BEGIN Document passage
Oh, ok. I know these algorithms, just good and checked reference is always handy ;)
 
Sure, figured.
 
Especially good one, because my teacher got this quirk that his book and script was full of errors, which he was aware of, but allowed people to bring book to the exam. And all poor students rewriting parts of book failed...
 
Oh no! O.O
Wouldn't he fix the bugs?
 
Of course not. He spotted them, students gave him list of errors and yet it was fully premeditated - he was enforcing people to attend lectures this way ;)
 
5:52 PM
._.
Well, if it's common knowledge that the book contained errors, those who started copying stuff without checking it rigorously during their preparation failed correctly.
 
Well on one side it is bad to provide script with errors, on the other he was indeed correcting them during the lecture and told about the errors on the first lecture, so those who failed to show up more than twice to figure it out... That is on them.
 
@Evil Yup. There's a difference between "this is my book and it's your bible" or "these are the lecture notes, beware mistakes!"
END Document passage
BEGIN Dataset entries
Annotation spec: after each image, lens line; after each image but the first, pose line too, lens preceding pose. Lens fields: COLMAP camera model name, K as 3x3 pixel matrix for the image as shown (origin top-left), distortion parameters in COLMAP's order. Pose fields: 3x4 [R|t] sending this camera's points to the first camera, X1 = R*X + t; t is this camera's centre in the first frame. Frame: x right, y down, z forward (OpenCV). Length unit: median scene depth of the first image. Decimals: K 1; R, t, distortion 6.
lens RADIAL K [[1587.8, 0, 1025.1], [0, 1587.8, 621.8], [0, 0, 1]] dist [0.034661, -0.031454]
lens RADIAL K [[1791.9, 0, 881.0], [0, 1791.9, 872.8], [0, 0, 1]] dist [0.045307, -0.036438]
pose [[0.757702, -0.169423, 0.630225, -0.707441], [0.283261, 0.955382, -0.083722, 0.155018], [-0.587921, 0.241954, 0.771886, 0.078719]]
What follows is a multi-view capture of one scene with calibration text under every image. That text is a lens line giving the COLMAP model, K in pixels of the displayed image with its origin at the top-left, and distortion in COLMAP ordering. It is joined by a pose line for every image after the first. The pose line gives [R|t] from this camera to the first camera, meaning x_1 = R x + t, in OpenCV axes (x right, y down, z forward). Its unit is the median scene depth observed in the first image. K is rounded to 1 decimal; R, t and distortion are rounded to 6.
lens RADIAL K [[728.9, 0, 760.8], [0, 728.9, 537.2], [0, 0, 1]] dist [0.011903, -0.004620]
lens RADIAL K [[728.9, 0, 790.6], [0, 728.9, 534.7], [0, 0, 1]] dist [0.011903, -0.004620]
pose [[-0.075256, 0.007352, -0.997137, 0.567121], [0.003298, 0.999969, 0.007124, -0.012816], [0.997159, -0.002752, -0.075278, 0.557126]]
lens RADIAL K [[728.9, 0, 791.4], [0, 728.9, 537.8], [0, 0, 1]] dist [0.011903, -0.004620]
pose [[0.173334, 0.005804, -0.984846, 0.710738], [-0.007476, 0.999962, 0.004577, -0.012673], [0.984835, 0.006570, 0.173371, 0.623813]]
END Dataset entries
- _Problem statement_
Extend the chat conversation about the teacher whose book was full of errors, picking up after its final message.

- _Response_
In overall, it was even nice, there were extra points available for spotting mistakes in advance (from topics not yet presented). But since my book is covered with my handwriting... I was looking for bibles ;)
 
6:19 PM
Hopcroft/Ullman?
 
Yes, of course, that is a must have, must know book. I just opt for having more than one.
 
I don't know any other English books for the basics, sorry. My Grundstudium was in German. ;)
 
If you have a good one, then it is not that big problem ;) I will probably be able to read it with slight help from dictionary.
 
Actually, I don't think I do. My professors had their own lecture notes. There's the one by Schöning, but it's ... not to my liking.
 
6:37 PM
The Gems of TCS?
 
That's on the shelf, unread. :> No, the one about automata, formal languages and computability.